Were growing and looking to hire SRE Team Leader who embodies our core values: People First, Customer Obsession, Strive for Excellence, and Integrity.
Responsibilities
As an SRE Team Leader, Your impact will be:
Site Reliability Engineering (SRE)
Production Gatekeeper: Design and enforce the rollout strategy for new technologies and oversee their execution to ensure minimal disruption to existing systems.
Production On-Call: Act as the first line of response for critical incidents, assessing issues, triaging, and coordinating with the team to prevent further issues and swiftly restore services.
Monitor Production Performance and Degradation: Keep a close eye on system performance metrics and detect any degradation early to prevent outages and disruptions.
Production Maintenance: Conduct regular infrastructure upgrades to accommodate changes, developments, and advancements in the technological landscape.
Manage Release Flow: Oversee the release of updates and new functionalities, ensuring a seamless transition while handling any potential negative impacts on production.
Staging Management: Oversee the management of the staging environment, ensuring that it accurately represents the production environment for effective testing and simulation.

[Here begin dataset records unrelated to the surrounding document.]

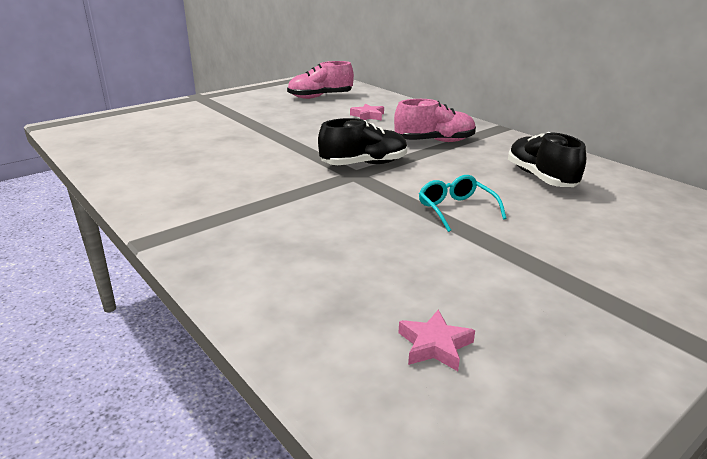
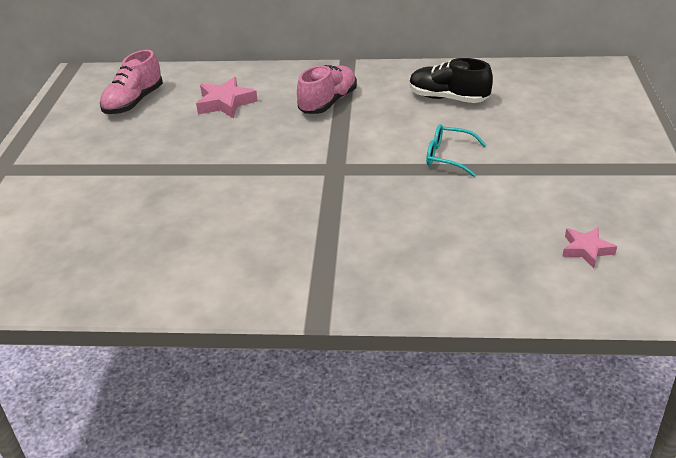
camera: 45 degrees left, 10 degrees up
(364, 164) = (322, 155): black shoe -> none
(368, 116) = (225, 103): pink star -> pink star, size x1.56

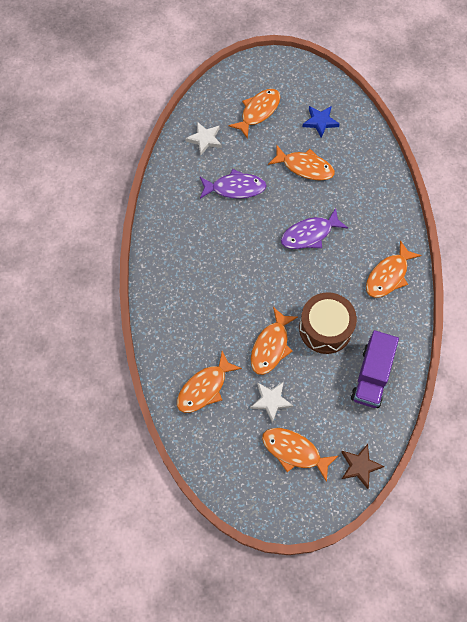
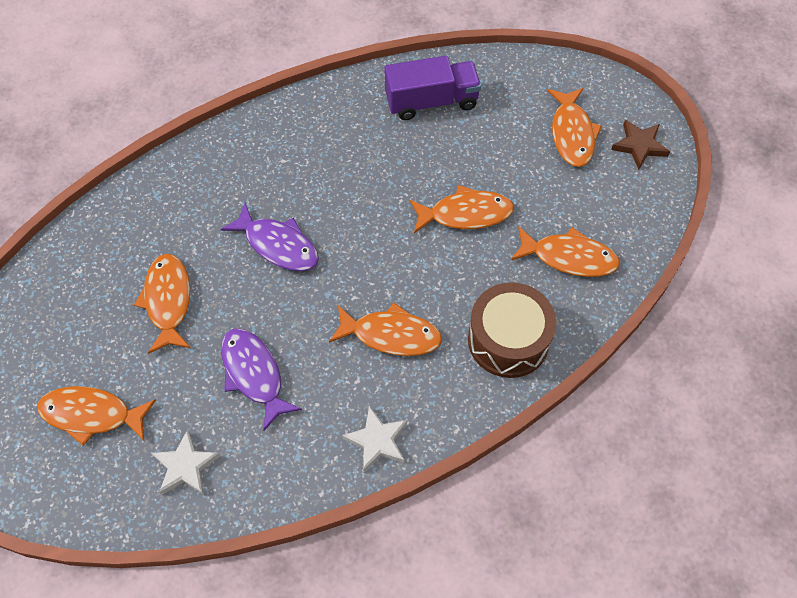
camera: 120 degrees left, 5 degrees down
(271, 401) = (532, 182): white star -> white star (377, 441)
(320, 122) = (72, 318): blue star -> none
(325, 328) = (403, 169): brown drum -> brown drum (508, 340)
(360, 466) = (541, 71): brown star -> brown star (639, 145)
(388, 275) = (288, 136): orange fish -> orange fish (391, 335)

Network Operations Center (NOC)
Build Playbooks: Develop and maintain comprehensive playbooks for managing system issues and incidents, setting guidelines for troubleshooting, escalation, and resolution processes.
Build Monitoring Dashboards: Design, set up, and maintain monitoring dashboards to visualize and track system performance and incidents in real-time.
Alerts and Incident Management: Establish protocols for issuing alerts in the event of system issues or anomalies and lead the team in incident resolution.
Requirements: What do you need to succeed in this role?
Proven experience in SRE/DevOps roles (NOC role - advantage) and team management experience
Strong leadership qualities and team management skills.
Tech stack - Jenkins, TF, Ansible, Bash, Python, AWS, Argo
Expertise in system monitoring and incident management tools
Exceptional problem-solving and analytical skills
Excellent written and verbal communication abilities.
A Bachelor's degree in Computer Science, Information Technology, or a related field - Advantage
Familiarity with Agile methodologies.
This position is open to all candidates.